Billionaire hedge fund founder David Tepper disclosed that, following the Federal Reserve’s recent rate cut, he opted to significantly invest in Chinese stocks. Tepper explained his strategy in an interview with CNBC’s “Squawk Box” on Thursday, stating, “I thought that what the Fed did last week would lead to China easing, and I didn’t know that they were going to bring out the big guns like they did.” He described a notable shift in his investment approach.

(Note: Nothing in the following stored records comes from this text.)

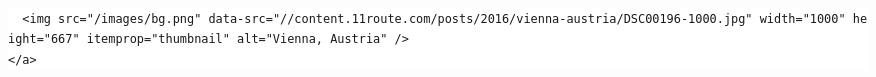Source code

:       <img src="/images/bg.png" data-src="//content.11route.com/posts/2016/vienna-austria/DSC00196-1000.jpg" width="1000" height="667" itemprop="thumbnail" alt="Vienna, Austria" />
    </a>
  </figure>
  <figure itemprop="associatedMedia" itemscope itemtype="http://schema.org/ImageObject">
    <a href="//content.11route.com/posts/2016/vienna-austria/DSC00228-2000.jpg" itemprop="contentUrl" data-size="2000x1333">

Tepper elaborated on his expanded investments in Chinese stocks, noting, “We got a little bit longer, more Chinese stocks,” and mentioning that his former limits of 10% to 15% in Chinese equities are no longer applicable. He suggested that he might have considerably increased his stake, including significant purchases of large-cap tech giants like Alibaba and Baidu, following the U.S.’s interest rate reduction earlier in the month.
Expressing optimism about the Chinese market, Tepper highlighted that state media reported Chinese President Xi Jinping and other top leaders had reaffirmed efforts to stimulate the economy. This announcement followed China’s recent interest rate cuts and additional measures to support the property market. Tepper described these steps as unexpectedly robust, particularly the fiscal stimulus measures, which exceeded market expectations.
The iShares China Large-Cap ETF (FXI) saw a premarket rally of 6.8% following Tepper’s comments, building on gains from a strong session for both Chinese and Hong Kong stocks. Tepper remarked on the relative affordability of the Chinese market compared to U.S. equities, highlighting the “single multiple P/Es with double-digit growth rates for the big stocks” in China versus much higher valuations in the S&P 500.
As part of his broader investment strategy in China, Tepper indicated he would also invest in Wynn Resorts and Las Vegas Sands. These casino stocks surged by more than 6% and 7%, respectively.
Despite rising geopolitical concerns and the potential for increased tariffs between the U.S. and China deterring many investors, Tepper remained unfazed by these risks, stating succinctly, “My counter bet is that I don’t care.”